I guess these starving Kenyans just didn't "learn to be content" enough. Maybe these rules only apply to American Christians? Even on an infinitely more superficial level, Christians every day lose their homes because of financial troubles. That's far from God "meeting all your financial needs".

This is my favorite part:
Worry is really just a form of atheism. Every time you worry, you’re acting like an atheist. You’re saying, “It all depends on me.” That’s just not in the Bible.

Worry is a warning light that you doubt the love of God. Yet, the Bible says God “provides food for those who fear him; he remembers his covenant forever.” (Psalm 111:5, NIV)
Rick Warren (the writer of this article), just like Jesus, forgets to add any qualifiers to this statement. Some things are perfectly healthy to worry about. "Am I going to get hit by a bus crossing the street?", that worry causes you to look both ways. If you worry about your financial situation, you're probably more likely to keep a budget. In short, it does depend on you.
And the book of Romans tells us that God sent his son, Jesus Christ, to die on the cross for you to pay for your salvation. If God loves you enough to send his own son to die for you, don’t you think he loves you enough to take care of your bills?
If God doesn't love people enough to prevent children from dying agonizing deaths from cancer, I don't think he's going to bat an eye if you can't pay your credit card bill. Please, work to make your life better (even if you have to worry a little), don't wait for God to do it for you.

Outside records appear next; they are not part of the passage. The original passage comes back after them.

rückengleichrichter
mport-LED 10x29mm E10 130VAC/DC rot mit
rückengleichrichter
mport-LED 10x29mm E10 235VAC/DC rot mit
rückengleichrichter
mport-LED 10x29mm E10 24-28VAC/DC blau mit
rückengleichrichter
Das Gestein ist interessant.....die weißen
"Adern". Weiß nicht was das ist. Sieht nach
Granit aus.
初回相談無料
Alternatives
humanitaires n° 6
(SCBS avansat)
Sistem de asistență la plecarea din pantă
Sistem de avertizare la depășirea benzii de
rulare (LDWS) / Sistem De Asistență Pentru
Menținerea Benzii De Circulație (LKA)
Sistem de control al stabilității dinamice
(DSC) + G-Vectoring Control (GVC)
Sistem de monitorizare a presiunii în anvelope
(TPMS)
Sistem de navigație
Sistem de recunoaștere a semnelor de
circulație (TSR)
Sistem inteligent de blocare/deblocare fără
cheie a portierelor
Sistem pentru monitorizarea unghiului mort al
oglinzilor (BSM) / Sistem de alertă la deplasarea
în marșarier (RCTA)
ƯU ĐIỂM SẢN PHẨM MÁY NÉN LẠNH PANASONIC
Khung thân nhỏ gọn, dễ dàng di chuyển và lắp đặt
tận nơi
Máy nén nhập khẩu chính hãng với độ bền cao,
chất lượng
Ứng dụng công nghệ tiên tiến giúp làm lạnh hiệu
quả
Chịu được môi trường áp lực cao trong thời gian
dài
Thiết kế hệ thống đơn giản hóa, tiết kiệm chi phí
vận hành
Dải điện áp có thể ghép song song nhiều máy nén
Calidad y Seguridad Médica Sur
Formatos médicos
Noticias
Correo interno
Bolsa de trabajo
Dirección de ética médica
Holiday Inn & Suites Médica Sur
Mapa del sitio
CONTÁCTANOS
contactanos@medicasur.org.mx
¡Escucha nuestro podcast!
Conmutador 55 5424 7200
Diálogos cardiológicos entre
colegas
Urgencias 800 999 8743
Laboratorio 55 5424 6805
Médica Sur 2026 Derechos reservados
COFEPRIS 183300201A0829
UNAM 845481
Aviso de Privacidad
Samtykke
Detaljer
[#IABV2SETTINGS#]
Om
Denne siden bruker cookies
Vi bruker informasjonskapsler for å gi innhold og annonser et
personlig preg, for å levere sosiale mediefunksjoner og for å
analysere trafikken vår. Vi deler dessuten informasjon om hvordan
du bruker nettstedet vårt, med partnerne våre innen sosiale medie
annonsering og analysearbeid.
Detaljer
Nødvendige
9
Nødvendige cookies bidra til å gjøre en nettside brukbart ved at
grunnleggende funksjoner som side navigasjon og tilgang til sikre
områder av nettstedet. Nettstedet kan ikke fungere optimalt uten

  1. I've already commented about Romans 14. I'll just add here that if the Apostolic Conference had ever occurred in the manner as depicted in Acts 11, then there is no way Paul would be writing this letter to the Romans like this, considering that it takes place well afterward. (This letter was written while Paul was on his final journey to Jerusalem.) Acts 10 already depicts Peter eating with gentiles, whereas the Apostolic Decree ironed out exactly what Xians could and couldn't eat (and contradicts Romans, as you've pointed out). As we'll see in Galatians, the content of that meeting was different. But it also seems that Paul has changed his mind a little since Galatians, since the position that he advocates here is closer to that of Peter, which Paul criticized.

    Rom 15:3. Note that in the sole example of this letter that concerned the example of Jesus, Paul quotes scripture to tell us how Jesus behaved. Doesn't Paul have any eyewitness testimony to appeal to?

    Rom 15:4. In a similar vein, only scripture is appealed to as a source from which one can learn about "endurance and the encouragement." Nothing from Christ himself.

    Rom 15:16,18. Again, Paul, in contradistinction to Acts, defines himself as a minister to the Gentiles.

    Rom 15:17-19. Paul will only speak of what Jesus/God has accomplished through Paul, including his "signs and miracles" (about which unfortunately Paul tells us nothing). Paul will say nothing at all about what Jesus himself accomplished in his lifetime. (In v. 19 the word "of" in the expression "gospel of Christ" means the "gospel about Christ" in Greek.) Why is Paul so egotistical that he could totally subordinate Jesus' preaching to his own? And wouldn't other Xians have noticed this?

    Rom 15:19. There was no mention in Acts of Paul visiting Illyricum.

  2. A man walks, sometimes alone, yet, better if not for having CRABS,,,, yes,,,, crabs,,,, as it is written, now let it be known.